Glockenspiel : mot allemand signifiant « jeu de cloches ». Il s’agit d’un métallophone aigu c’est à dire
un ensemble de petites lames métalliques rangées de manière chromatique (par demi-tons, comme un
clavier de piano) sur lesquelles le percussionniste frappe avec des mailloches.
Groupe des Cinq : association de compositeurs russes fondée par Balakirev regroupant autour de lui
Rimski-Korsakov, Cui, Moussorgski et Borodine, prônant une musique nationale russe basée sur le
folklore.
Seconde augmentée : intervalle d’un ton et demi séparant deux notes conjointes et qui donne une
couleur ‘orientale’ à la mélodie. Par exemple dans la mélodie descendante LA SOL♯ FA MI, il y a une
seconde augmentée entre SOL♯ et FA. Dans le mode mineur harmonique, c’est l’intervalle qui sépare
la note sensible (septième degré de la gamme) et la tonique (premier degré de la gamme).

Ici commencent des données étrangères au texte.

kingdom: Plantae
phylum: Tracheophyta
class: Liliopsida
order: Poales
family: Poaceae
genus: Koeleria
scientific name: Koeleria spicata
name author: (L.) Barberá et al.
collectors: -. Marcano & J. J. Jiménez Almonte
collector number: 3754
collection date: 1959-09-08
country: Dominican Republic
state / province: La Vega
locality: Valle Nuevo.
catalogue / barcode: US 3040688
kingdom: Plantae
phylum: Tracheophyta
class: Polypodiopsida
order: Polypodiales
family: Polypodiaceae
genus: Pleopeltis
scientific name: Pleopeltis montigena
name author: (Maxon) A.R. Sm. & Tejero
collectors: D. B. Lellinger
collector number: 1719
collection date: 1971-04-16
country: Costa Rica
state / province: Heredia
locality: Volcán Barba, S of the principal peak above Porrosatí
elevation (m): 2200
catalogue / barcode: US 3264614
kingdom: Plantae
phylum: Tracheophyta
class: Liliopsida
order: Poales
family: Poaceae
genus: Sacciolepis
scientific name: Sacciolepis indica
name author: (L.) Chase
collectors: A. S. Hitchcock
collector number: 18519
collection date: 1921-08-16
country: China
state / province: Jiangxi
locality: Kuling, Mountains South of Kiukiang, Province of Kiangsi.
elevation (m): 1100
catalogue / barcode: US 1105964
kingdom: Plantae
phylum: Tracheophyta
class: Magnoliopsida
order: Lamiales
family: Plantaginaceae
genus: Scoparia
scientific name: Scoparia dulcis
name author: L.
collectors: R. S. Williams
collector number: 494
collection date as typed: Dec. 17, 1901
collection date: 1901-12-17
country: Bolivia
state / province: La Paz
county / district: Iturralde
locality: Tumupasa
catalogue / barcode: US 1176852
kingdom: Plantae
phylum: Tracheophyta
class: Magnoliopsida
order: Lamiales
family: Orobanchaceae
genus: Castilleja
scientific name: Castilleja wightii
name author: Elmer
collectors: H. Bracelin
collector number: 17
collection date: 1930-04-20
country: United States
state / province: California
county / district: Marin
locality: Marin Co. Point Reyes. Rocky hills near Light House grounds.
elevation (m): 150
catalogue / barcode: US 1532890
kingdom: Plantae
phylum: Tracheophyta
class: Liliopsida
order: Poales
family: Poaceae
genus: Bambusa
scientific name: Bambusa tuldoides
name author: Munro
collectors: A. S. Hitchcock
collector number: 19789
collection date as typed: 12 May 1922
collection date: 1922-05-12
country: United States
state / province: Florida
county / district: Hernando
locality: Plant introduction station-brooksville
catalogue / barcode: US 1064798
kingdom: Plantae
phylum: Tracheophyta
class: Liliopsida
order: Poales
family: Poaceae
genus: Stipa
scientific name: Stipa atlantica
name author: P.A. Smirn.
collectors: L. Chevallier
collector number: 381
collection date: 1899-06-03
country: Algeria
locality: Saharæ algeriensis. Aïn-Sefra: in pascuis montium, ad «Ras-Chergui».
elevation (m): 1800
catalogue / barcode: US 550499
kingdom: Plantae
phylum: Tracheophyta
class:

Symphonie : pièce instrumentale d’importance, souvent bâtie en 4 mouvements de caractères
contrastés, dans laquelle les instruments de l’orchestre « sonnent » ensemble.
Synesthésie : phénomène neurologique par lequel deux ou plusieurs sens interfèrent entre eux en
réaction à un signal.
Tutti : passage musical dans lequel tous les instruments de l'orchestre jouent ensemble.
Variations : modifications rythmiques, mélodiques ou harmoniques que l’on fait subir à une phrase
musicale initiale pouvant aller jusqu’à la rendre méconnaissable.